Talented art students have added a splash of vibrant colour to an historic building in Leeds city centre.
The facade of the Lyons Works building on Templar Lane has been turned into a massive public art installation featuring the Albert Einstein-inspired words ‘Learn from yesterday, live for today, design for tomorrow’.
The installation is a partnership between Leeds College of Art, local artist Peter Barber and Hammerson, the firm behind the adjacent Victoria Gate retail development.
Its eye-catching fonts and ornamentation are designed to reflect elements of Leeds’s heritage such as Kirkgate Market and the city’s Victorian arcades.
The words, meanwhile, were picked as a nod to the cultural institutions that can be found at nearby Quarry Hill.
Students who worked on the project included Ian Fulcher, Paul Brough, Zatul Iffah Fakharuldin, Tamar Attia, Bibi Klamer and Ellie Chappell.
Leeds College of Art staff member Simon Thorpe said: “Working with Hammerson on the Lyons Works building was an opportunity our students relished and gained valuable experience from.
“Not only did they develop client pitching and project management skills, they worked alongside the talented artist Peter Barber who, prior to the project, ran workshops on how to design and implement public art projects.
“The students had the opportunity to see the product of all their hard work in the transformation of a significant historical building in a key regeneration area of Leeds.”

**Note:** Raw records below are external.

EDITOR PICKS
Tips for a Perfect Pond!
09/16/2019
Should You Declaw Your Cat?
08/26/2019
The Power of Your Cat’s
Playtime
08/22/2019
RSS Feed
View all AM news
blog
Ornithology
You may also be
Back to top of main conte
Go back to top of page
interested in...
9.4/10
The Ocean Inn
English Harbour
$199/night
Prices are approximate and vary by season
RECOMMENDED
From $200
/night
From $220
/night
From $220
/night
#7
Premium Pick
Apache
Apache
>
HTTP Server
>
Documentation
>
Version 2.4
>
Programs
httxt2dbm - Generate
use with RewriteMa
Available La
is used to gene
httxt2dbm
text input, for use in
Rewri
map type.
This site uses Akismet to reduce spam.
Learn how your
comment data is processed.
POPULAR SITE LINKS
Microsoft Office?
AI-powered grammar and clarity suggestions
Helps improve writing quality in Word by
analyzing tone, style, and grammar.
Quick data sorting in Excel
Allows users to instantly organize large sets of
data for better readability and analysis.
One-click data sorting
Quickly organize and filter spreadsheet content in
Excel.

Hammerson says the installation shows its eagerness to support Leeds’s cultural scene.
Victoria Gate development manager James Hepburn said: “We are truly committed to the cultural development and identity of Leeds, and throughout this development we have been very conscious to work closely with all stakeholders to preserve and respect Leeds’s rich heritage.
“The Lyons Works building is a historic site and we are pleased to be able to collaborate with Leeds College of Art and local students and artists to make this new installation possible.”

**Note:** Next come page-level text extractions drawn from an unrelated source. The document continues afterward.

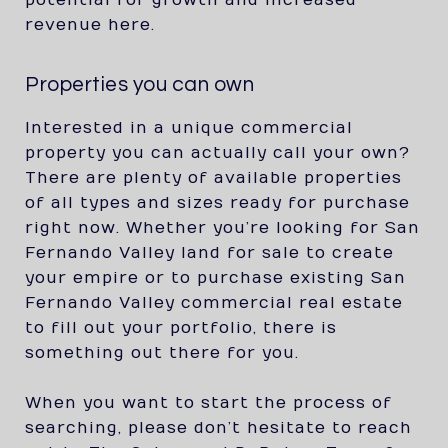
potential for growth and increased
revenue here.
Properties you can own
Interested in a unique commercial
property you can actually call your own?
There are plenty of available properties
of all types and sizes ready for purchase
right now. Whether you’re looking for San
Fernando Valley land for sale to create
your empire or to purchase existing San
Fernando Valley commercial real estate
to fill out your portfolio, there is
something out there for you.
When you want to start the process of
searching, please don’t hesitate to reach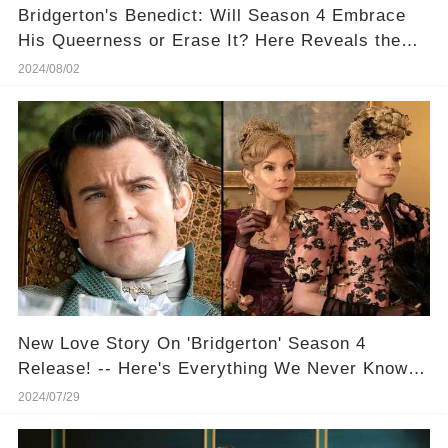
​Bridgerton's Benedict: Will Season 4 Embrace
His Queerness or Erase It? Here Reveals the
Truth
2024/08/02
New Love Story On 'Bridgerton' Season 4
Release! -- Here's Everything We Never Know
About Benedict And The Masquerade Ball!
2024/07/29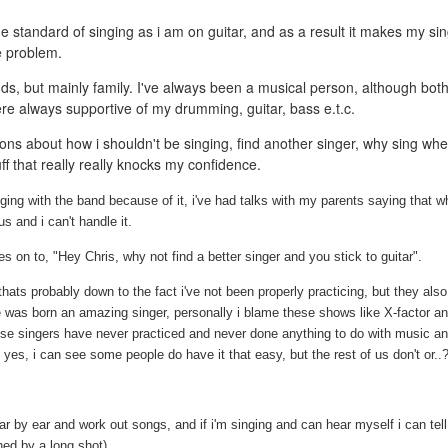
e standard of singing as i am on guitar, and as a result it makes my si
he problem.
nds, but mainly family. I've always been a musical person, although bot
re always supportive of my drumming, guitar, bass e.t.c.
ns about how i shouldn't be singing, find another singer, why sing wh
uff that really really knocks my confidence.
ging with the band because of it, i've had talks with my parents saying that w
us and i can't handle it.
 on to, "Hey Chris, why not find a better singer and you stick to guitar".
ats probably down to the fact i've not been properly practicing, but they also
ne was born an amazing singer, personally i blame these shows like X-factor a
ese singers have never practiced and never done anything to do with music an
es, i can see some people do have it that easy, but the rest of us don't or..
itar by ear and work out songs, and if i'm singing and can hear myself i can tel
hed by a long shot).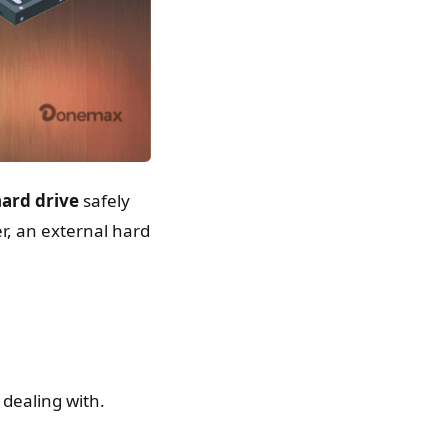
hard drive
safely
r, an external hard
 dealing with.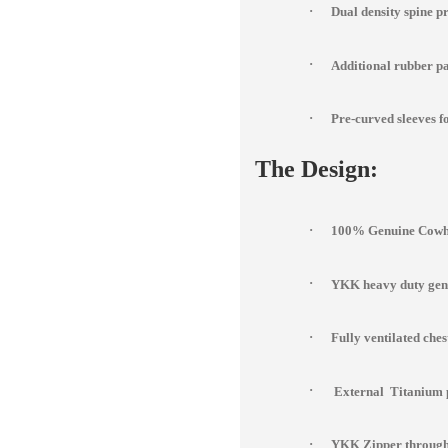
·
Dual density spine p
·
Additional rubber pad
·
Pre-curved sleeves fo
The Design:
·
100% Genuine Cowhi
·
YKK heavy duty genu
·
Fully ventilated che
·
External Titanium 
·
YKK Zipper througho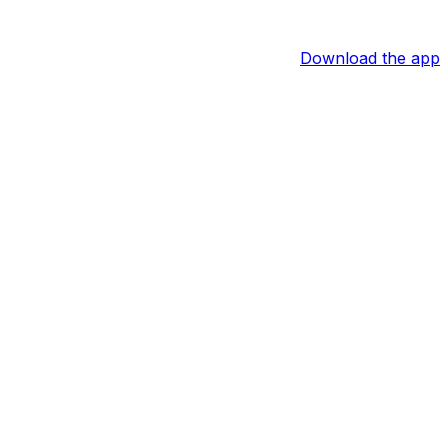
Download the app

Built in 1914, Lyons Works was originally a clothing factory. More recently, the Hammerson-owned site was home to Chinese restaurants and shops but is currently unoccupied.
Plans were announced in 2014 for the building to be knocked down to create new car parking spaces, although it was subsequently granted a reprieve.
The £165m Victoria Gate development is due to open in October and will boast John Lewis as its anchor tenant.